For keyhole, surgery one or two short incisions are made, one to two centimetres long. One is made on the inside of your wrist and the second, if there is one, is in the palm. An endoscope, or small camera on a tube, will pass through an incision and allow the ligament to be seen. The instruments to complete the operation will be inserted through the same or the other incision.
After surgery, your hand will be bandaged and you might use a sling. The hand should be kept raised for 24 hours to reduce swelling and stiffness. To further reduce swelling and stiffness, exercise your fingers gently.
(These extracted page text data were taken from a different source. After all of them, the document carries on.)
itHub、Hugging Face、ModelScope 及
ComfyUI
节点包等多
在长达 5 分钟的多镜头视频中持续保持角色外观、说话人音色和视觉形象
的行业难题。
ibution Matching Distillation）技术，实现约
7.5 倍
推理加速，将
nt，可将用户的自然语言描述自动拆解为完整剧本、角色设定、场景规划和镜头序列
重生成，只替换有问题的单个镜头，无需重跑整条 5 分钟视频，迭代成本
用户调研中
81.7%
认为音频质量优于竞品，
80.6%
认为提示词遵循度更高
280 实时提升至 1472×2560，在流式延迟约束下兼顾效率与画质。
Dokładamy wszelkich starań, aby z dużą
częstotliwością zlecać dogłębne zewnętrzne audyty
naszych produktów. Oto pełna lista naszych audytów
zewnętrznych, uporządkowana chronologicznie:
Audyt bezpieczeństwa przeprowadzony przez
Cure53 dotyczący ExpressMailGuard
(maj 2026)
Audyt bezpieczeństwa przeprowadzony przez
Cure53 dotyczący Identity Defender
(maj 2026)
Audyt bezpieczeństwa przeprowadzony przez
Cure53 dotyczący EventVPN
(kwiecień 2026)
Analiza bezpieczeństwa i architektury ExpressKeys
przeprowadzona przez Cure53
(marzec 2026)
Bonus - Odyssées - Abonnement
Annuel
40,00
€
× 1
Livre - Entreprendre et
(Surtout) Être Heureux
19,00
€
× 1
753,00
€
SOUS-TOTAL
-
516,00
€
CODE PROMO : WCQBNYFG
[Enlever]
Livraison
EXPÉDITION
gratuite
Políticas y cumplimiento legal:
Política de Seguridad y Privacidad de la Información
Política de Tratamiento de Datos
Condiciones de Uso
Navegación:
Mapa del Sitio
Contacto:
It might take several weeks to recover completely so in the meantime only use your hand for light activities and those that do not cause excessive pain or discomfort.
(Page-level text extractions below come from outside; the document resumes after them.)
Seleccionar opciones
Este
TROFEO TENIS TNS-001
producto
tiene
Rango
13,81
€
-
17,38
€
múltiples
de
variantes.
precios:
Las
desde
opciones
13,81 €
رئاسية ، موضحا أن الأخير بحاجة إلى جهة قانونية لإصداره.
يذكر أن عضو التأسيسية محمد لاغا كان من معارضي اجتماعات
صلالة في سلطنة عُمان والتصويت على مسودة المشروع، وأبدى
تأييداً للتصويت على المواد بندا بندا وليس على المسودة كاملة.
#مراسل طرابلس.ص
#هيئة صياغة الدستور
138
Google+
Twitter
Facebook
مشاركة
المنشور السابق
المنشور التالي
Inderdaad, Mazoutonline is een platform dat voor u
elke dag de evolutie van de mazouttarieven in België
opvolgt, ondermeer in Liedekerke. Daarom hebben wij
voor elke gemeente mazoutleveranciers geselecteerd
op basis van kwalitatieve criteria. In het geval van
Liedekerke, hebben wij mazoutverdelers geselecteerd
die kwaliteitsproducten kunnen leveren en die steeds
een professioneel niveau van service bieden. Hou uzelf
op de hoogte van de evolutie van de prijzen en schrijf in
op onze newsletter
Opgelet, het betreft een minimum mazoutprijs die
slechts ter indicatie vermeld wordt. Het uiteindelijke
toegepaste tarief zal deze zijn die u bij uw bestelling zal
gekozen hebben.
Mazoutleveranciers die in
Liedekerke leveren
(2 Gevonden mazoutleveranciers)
Recovery time for keyhole surgery is slightly less than for open release surgery. There is some evidence to suggest that there is less pain during the first three months after surgery with keyhole compared to open surgery.
Usually alternatives to surgery are tried first and only when they have not been effective is surgery tried. If the symptoms are mild or carpal tunnel syndrome occurs during the late stages of pregnancy, you may be advised to have other treatments.
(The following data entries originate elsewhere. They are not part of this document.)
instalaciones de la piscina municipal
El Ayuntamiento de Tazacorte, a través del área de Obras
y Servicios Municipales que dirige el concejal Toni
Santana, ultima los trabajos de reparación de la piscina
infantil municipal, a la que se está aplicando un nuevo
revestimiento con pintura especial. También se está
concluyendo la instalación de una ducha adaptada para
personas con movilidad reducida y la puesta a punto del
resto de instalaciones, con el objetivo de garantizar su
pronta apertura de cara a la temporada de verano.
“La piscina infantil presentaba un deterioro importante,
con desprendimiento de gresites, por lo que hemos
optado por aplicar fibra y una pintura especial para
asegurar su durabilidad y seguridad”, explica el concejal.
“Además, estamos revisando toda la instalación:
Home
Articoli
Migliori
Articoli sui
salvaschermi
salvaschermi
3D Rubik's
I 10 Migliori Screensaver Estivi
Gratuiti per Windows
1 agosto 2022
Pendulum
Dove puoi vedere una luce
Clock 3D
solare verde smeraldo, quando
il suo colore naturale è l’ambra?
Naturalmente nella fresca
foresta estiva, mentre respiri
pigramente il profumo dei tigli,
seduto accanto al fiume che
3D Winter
- Steroid injections. Carpal tunnel syndrome responds well to steroid injections if the symptoms are mild to moderate. The steroids or corticosteroids reduce inflammation
- Wearing wrist splints at night can help reduce pressure on the median nerve
- Physiotherapy or exercises for the hand as well as improving your posture particularly, for example, sitting at a desk
Risks and complications
Usually this surgery provides a complete cure except if you have had carpal tunnel syndrome for a long time. Possible complications include:
- inability to separate the roof of the carpal tunnel which usually means persistent carpal tunnel syndrome symptoms
- persistent wrist pain
- nerve injury
- scar tissue
- complex regional pain syndrome – a rare condition which results in a burning pain in one of the limbs
The decision to have surgery performed by the NHS or undertaken privately can be influenced by long waiting times in the NHS. However, paying for an operation in a private hospital is expensive and not an option for everyone. For example, a hip replacement costs between approximately £7,000 and £10,000. Some think the immediate improvement to the quality of their life is worth the money.
There are advantages to having an operation in a private hospital.
- You may have your own room with an en-suite bathroom
- There may be more choice about when you have meals and choice of menu or when drugs are taken
There may also be disadvantages.
- Being isolated from other patients
- Most private hospitals do not have intensive care units if things go wrong
- It may not be clear what is included in the cost of your operation and any additional costs can mount up. Some private hospitals have fixed packages which include provision for treatment if there are complications. Injections, drugs and occupational therapy may or may not be included so it is a good idea to check.